When it comes to placing CBD – better known as cannabidiol – on the spectrum, it mostly comes down to the way the product it’s being included in is processed by makers.
Aside from discoveries about the role CBD plays in our bodies and brains, there have been a number of advancements in the ability for scientists to isolate and extract certain chemical compounds from within a plant.
For cannabis, these methods have become particularly popular, as CBD is just one of more than 100 cannabinoids found within the plant. And that’s not to mention flavonoids[link] and terpenes – additional compounds found within cannabis-based products.

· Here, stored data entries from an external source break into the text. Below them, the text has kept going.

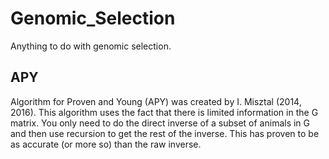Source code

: # Genomic_Selection

Anything to do with genomic selection. 

## APY

Algorithm for Proven and Young (APY) was created by I. Misztal (2014, 2016). This algorithm uses the fact that there is limited information in the G matrix. You only need to do the direct inverse of a subset of animals in G and then use recursion to get the rest of the inverse. This has proven to be as accurate (or more so) than the raw inverse. 

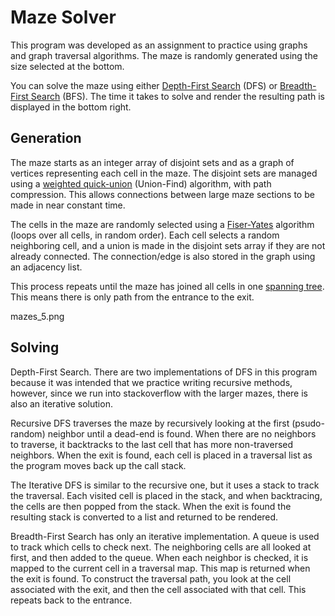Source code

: # Maze Solver
This program was developed as an assignment to practice using graphs and
graph traversal algorithms. The maze is randomly generated using the size
selected at the bottom.

You can solve the maze using either [Depth-First Search](https://en.wikipedia.org/wiki/Depth-first_search) (DFS) or
[Breadth-First Search](https://en.wikipedia.org/wiki/Breadth-first_search) (BFS). The time it takes to solve and render
the resulting path is displayed in the bottom right.

## Generation
The maze starts as an integer array of disjoint sets and as a graph of vertices 
representing each cell in the maze. The disjoint sets are managed using a [weighted 
quick-union](https://medium.com/@dhaneshchaudhary99/union-find-by-rank-and-path-compression-5f461a5b9839)
(Union-Find) algorithm, with path compression. This allows connections 
between large maze sections to be made in near constant time.

The cells in the maze are randomly selected using a [Fiser-Yates](https://en.wikipedia.org/wiki/Fisher%E2%80%93Yates_shuffle)
algorithm (loops over all cells, in random order). Each cell selects a random neighboring
cell, and a union is made in the disjoint sets array if they are not already 
connected. The connection/edge is also stored in the graph using an adjacency list.

This process repeats until the maze has joined all cells in one [spanning tree](https://en.wikipedia.org/wiki/Spanning_tree). 
This means there is only path from the entrance to the exit. 

mazes_5.png 

## Solving

Depth-First Search. There are two implementations of DFS in this program because
it was intended that we practice writing recursive methods, however, since we run 
into stackoverflow with the larger mazes, there is also an iterative solution.

Recursive DFS traverses the maze by recursively looking at the first (psudo-random)
neighbor until a dead-end is found. When there are no neighbors to traverse, it 
backtracks to the last cell that has more non-traversed neighbors. When the exit is found,
each cell is placed in a traversal list as the program moves back up the call stack.

The Iterative DFS is similar to the recursive one, but it uses a stack to track the 
traversal. Each visited cell is placed in the stack, and when backtracing, the cells 
are then popped from the stack. When the exit is found the resulting stack is converted
to a list and returned to be rendered.

Breadth-First Search has only an iterative implementation. A queue is used to track which
cells to check next. The neighboring cells are all looked at first, and then added to the
queue. When each neighbor is checked, it is mapped to the current cell in a traversal map. 
This map is returned when the exit is found. To construct the traversal path, you
look at the cell associated with the exit, and then the cell associated with that cell.
This repeats back to the entrance.
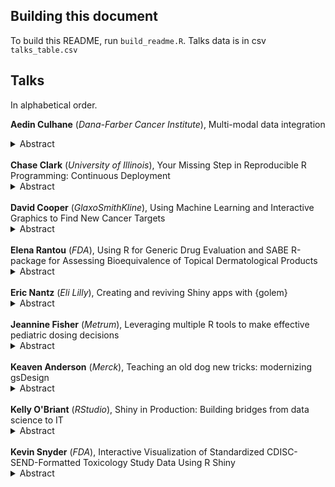 ## Building this document

To build this README, run `build_readme.R`. Talks data is in csv `talks_table.csv`

## Talks

In alphabetical order.

<strong>Aedin Culhane</strong> (<i>Dana-Farber Cancer Institute</i>), Multi-modal data integration<details><summary>Abstract</summary></p>NA</p><br>[Slides](https://github.com/rinpharma/rinpharma2019program/tree/master/talks_folder/2019-Culhane-Multi_Modal_Data_Integration.pdf)</details><br>
<strong>Chase Clark</strong> (<i>University of Illinois</i>), Your Missing Step in Reproducible R Programming: Continuous Deployment<details><summary>Abstract</summary></p>The past few years have shown vast improvements in workflows for reproducible and distributable research within the R ecosystem. At satRday Chicago everyone in the audience said they used R Markdown, however only one person raised their hand when asked if they could associate their reports back to the code version that generated it. Since continuous integration is quickly becoming commonplace in the R community, continuous deployment (CD) is a logical and easy step to add to your workflow to enhance reproducibility. I will demo associating R Markdown to the code version that produced it and automating the build and release of both executable and cloud-based Shiny apps. Finally, an announcement of the electricShine package for creating Electron based Shiny apps will highlight the power of using CD with production-level Shiny apps.</p><br>[Slides](https://github.com/rinpharma/rinpharma2019program/tree/master/talks_folder/2019-Clark-Continuous_Deployment.pdf)</details><br>
<strong>David Cooper</strong> (<i>GlaxoSmithKline</i>), Using Machine Learning and Interactive Graphics to Find New Cancer Targets<details><summary>Abstract</summary></p>GlaxoSmithKline is searching for new oncology drug targets.  We have CRISPR knockout data for many cancer cell lines and many genes.  For these same cell lines, we also have genomic data --somatic mutations, copy number variants, and gene expression.  We use machine learning (random forests) to find predictive relationships between genomic features and cell line growth under knockout.  Then we use GLASSES, a shiny app, to share the results with biologists.  GLASSES lets scientists interactively explore key relationships and discover novel cancer vulnerabilities.</p><br>[Slides](https://github.com/rinpharma/rinpharma2019program/tree/master/talks_folder/2019-Cooper-Using_ML_and_Interactive_Graphics_to_Find_New_Cancer_Targets.pptx)</details><br>
<strong>Elena Rantou</strong> (<i>FDA</i>), Using R for Generic Drug Evaluation and SABE R-package for Assessing Bioequivalence of Topical Dermatological Products<details><summary>Abstract</summary></p>Determination of bioequivalence (BE), a crucial part of the evaluation of generic drugs, may depend on clinical endpoint studies, pharmacokinetic (PK) studies of bioavailability, and In-Vitro tests, among others. Additionally, in reviewing Abbreviated New Drug Applications (ANDA), FDA reviewers often analyze safety studies and perform various kinds of simulations. A growing, vibrant group of statisticians in the Office of Biostatistics, CDER/FDA has adopted R for both their routine tasks and to address numerous scientific questions that are received in the form of internal consults. During the past 5 years, we have used R to run power simulations; generate the distribution of certain statistics of interest; assess the similarity of and cluster amino-acid sequences as well as, derive the distribution of the molecular weight of such sequences of a certain length; and determine the validity of data sets categorized for genotoxicity. R-package SABE was developed to accompany a new statistical test, used to assess BE of topical dermatological products when data for evaluation come from the In-Vitro Permeation Test (IVPT) [1]. BE tests consider comparisons between a Test (usually generic) and a Reference (RLD) product under a replicate study design. A function that assesses BE of a Test and a Reference formulation uses a mixed scaled criterion for the PK metrics AUC (Area Under the Curve) and Cmax (maximum concentration).</p><br>[Slides](https://github.com/rinpharma/rinpharma2019program/tree/master/talks_folder/2019-Rantou-Generic_Drug_Evaluation_Bioequivalence_Topical_Dermatological_Products.pdf)</details><br>
<strong>Eric Nantz</strong> (<i>Eli Lilly</i>), Creating and reviving Shiny apps with {golem}<details><summary>Abstract</summary></p>Developing Shiny applications that meet design goals, easily deploy to multiple platforms, and contain easily maintainable components (all while adhering to best practices) is typically a difficult endeavor. Until recently, there has not been a tool addressing the optimal development workflow and construction of Shiny apps. The {golem} package by Think-R offers an opinionated framework for creating a Shiny app as a package, with {usethis}-like functionality to add a diverse set of capabilities. In this presentation, I will share how {golem} enables a robust standard for Shiny development and how it magically brought a dormant application back to life.</p><br>[Slides](https://rpodcast.gitlab.io/golem_rpharma2019/#1)</details><br>
<strong>Jeannine Fisher</strong> (<i>Metrum</i>), Leveraging multiple R tools to make effective pediatric dosing decisions<details><summary>Abstract</summary></p>R Shiny apps allow for dynamic, interactive, real-time integration of knowledge within a drug-development program to support decision making. Here, an R Shiny app was used to explore the pharmacokinetic and pharmacodynamic effects of different dosing regimens of the anti IL-17 human mAb Cosentyx? (secukinumab) in pediatric patients. Secukinumab has been studied and approved to treat psoriasis in adult patients. Models which describe the dose-exposure-response relationships in adults (Lee et al., Clin Pharmacol Ther, 2019 and FDA, Medical Reviews BLA 125504, 2015) were used in the mrgsolve simulation package to explore these relationships in pediatric patients. The prior adult knowledge, used in conjunction with the computational infrastructure leveraged through R, the Shiny app, mrgsolve, and Rcpp, allows researchers to explore various dosing regimens in a difficult-to-study patient population. The tools and approaches described here have been routinely used to support regulatory interactions (ex. PIP) involving pediatric dosing.</p><br>[Slides](https://github.com/rinpharma/rinpharma2019program/tree/master/talks_folder/2019-Fisher-Pediatric_Dosing_Decisions.pdf)</details><br>
<strong>Keaven Anderson</strong> (<i>Merck</i>), Teaching an old dog new tricks: modernizing gsDesign<details><summary>Abstract</summary></p>The gsDesign package for group sequential design is widely used with >30k downloads. The package was originally written in 2007 with substantial documentation and Runit testing created before 2010. A Shiny interface was created to make the package more approachable in about 2015. Recent efforts have focused on updating package to use Roxygen2, pkgdown, covr/covrpage and testthat as well as changing vignettes from Sweave to R Markdown. The learning curve for this modernization will be discussed as well as usage in a regulated environment.</p><br>[Slides](https://github.com/rinpharma/rinpharma2019program/tree/master/talks_folder/2019-Anderson-Modernizing_gsDesign.pptx)</details><br>
<strong>Kelly O'Briant</strong> (<i>RStudio</i>), Shiny in Production: Building bridges from data science to IT<details><summary>Abstract</summary></p>We know that adopting documentation, testing, and version control mechanisms are important for creating a culture of reproducibility in data science. But once you've embraced some basic development best practices, what comes next? What does it take to feel confident that our data products will make it to production? This talk will cover case studies in how I work with R users at various organizations to bridge the gaps that form between development and production. I'll cover reasons why CI/CD tools can enhance reproducibility for R and data science, showcase practical examples like automated testing and push-based application deployment, and point to simple resources for getting started with these tools in a number of different environments.</p><br>[Slides](https://speakerdeck.com/kellobri/shiny-in-production-building-bridges-from-data-science-to-it)</details><br>
<strong>Kevin Snyder</strong> (<i>FDA</i>), Interactive Visualization of Standardized CDISC-SEND-Formatted Toxicology Study Data Using R Shiny<details><summary>Abstract</summary></p>The standardization of nonclinical study data by the Clinical Data Interchange Standards Consortium (CDISC) via the Standard for Exchange of Nonclinical Data (SEND) has created an opportunity for the collaborative development and use of open source software solutions to analyze and visualize toxicology study data. Shiny is an open source R package that facilitates the development of user-friendly, web-based applications. The Pharmaceutical Users Software Exchange (PhUSE) consortium has provided a platform for stakeholders throughout the pharmaceutical industry to collaboratively build and share tools, e.g. R Shiny applications, to enhance the effectiveness and efficiency of drug development. The modeling of standard repeat-dose toxicology study endpoints, e.g. body weights, clinical signs, clinical pathology, histopathology, toxicokinetics, etc., in SEND has created new opportunities for dynamic, interactive visualization of study data above and beyond the static tables and figures typically included in static study reports. For example, clinical pathology data from nonclinical toxicology studies can be difficult to digest when presented as group means in data tables, due to the large number of potentially correlated analytes collected across treatment groups, sexes, and potentially multiple timepoints. An R Shiny application has been developed to allow end users to comprehensively examine these datasets, using a variety of analytical and visualization methods, with relative ease. The application is publicly hosted on shinyapps.io, and the source code can be found on the PhUSE GitHub website.</p><br>[Slides](https://github.com/rinpharma/rinpharma2019program/tree/master/talks_folder/2019-Snyder-Visualization_of_SEND_Toxicity_Study.pptx)</details><br>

When putting their products together – for a number of reasons – some companies may not want all of those plant parts involved. So what you end up with is a product that’s somewhere along the spectrum.
Essentially, you can think of the spectrum stipulation as a reference to how many cannabinoids made the final cut – but, specifically, the terms refer to:
The full enchilada.
These are for CBD users who really want it all – every part of the cannabis plant, that is.

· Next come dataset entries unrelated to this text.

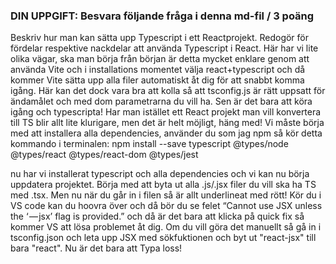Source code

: ###  DIN UPPGIFT: Besvara följande fråga i denna md-fil / 3 poäng

Beskriv hur man kan sätta upp Typescript i ett Reactprojekt. Redogör för fördelar respektive nackdelar att använda Typescript i React.
Här har vi lite olika vägar, ska man börja från början är detta mycket enklare genom att använda Vite och i installations momentet välja react+typescript och då kommer Vite sätta upp alla filer automatiskt åt dig för att snabbt komma igång. Här kan det dock vara bra att kolla så att tsconfig.js är rätt uppsatt för ändamålet och med dom parametrarna du vill ha. Sen är det bara att köra igång och typescripta!
Har man istället ett React projekt man vill konvertera till TS blir allt lite klurigare, men det är helt möjligt, häng med!
Vi måste börja med att installera alla dependencies, använder du som jag npm så kör detta kommando i terminalen:
npm install --save typescript @types/node @types/react @types/react-dom @types/jest

nu har vi installerat typescript och alla dependencies och vi kan nu börja uppdatera projektet. Börja med att byta ut alla .js/.jsx filer du vill ska ha TS med .tsx. Men nu när du går in i filen så är allt underlineat med rött! Kör du i VS code kan du hoovra över och då bör du se felet “Cannot use JSX unless the ‘ — jsx’ flag is provided.” och då är det bara att klicka på quick fix så kommer VS att lösa problemet åt dig. Om du vill göra det manuellt så gå in i tsconfig.json och leta upp JSX med sökfuktionen och byt ut "react-jsx" till bara "react". Nu är det bara att Typa loss!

Full-spectrum CBD products have not been altered and include every cannabinoid, flavonoid and terpene found in that strain of hemp – including THC, though, in order to be legally sold, the level must be below 0.03%.
Many CBD enthusiasts consider these the superior type of CBD product, as each cannabinoid, flavonoid and terpene is thought to bring unique biological qualities to the table that add up to something called the entourage effect, making the final product greater than the sum of its parts.
Still, there’s rampant debate in the scientific community about the existence of the entourage effect. It officially remains a theory, for now.
And full spectrum products may also not be right for those concerned about consuming THC, no matter at how low a level.
You may get the broad idea of something – without seeing the full picture.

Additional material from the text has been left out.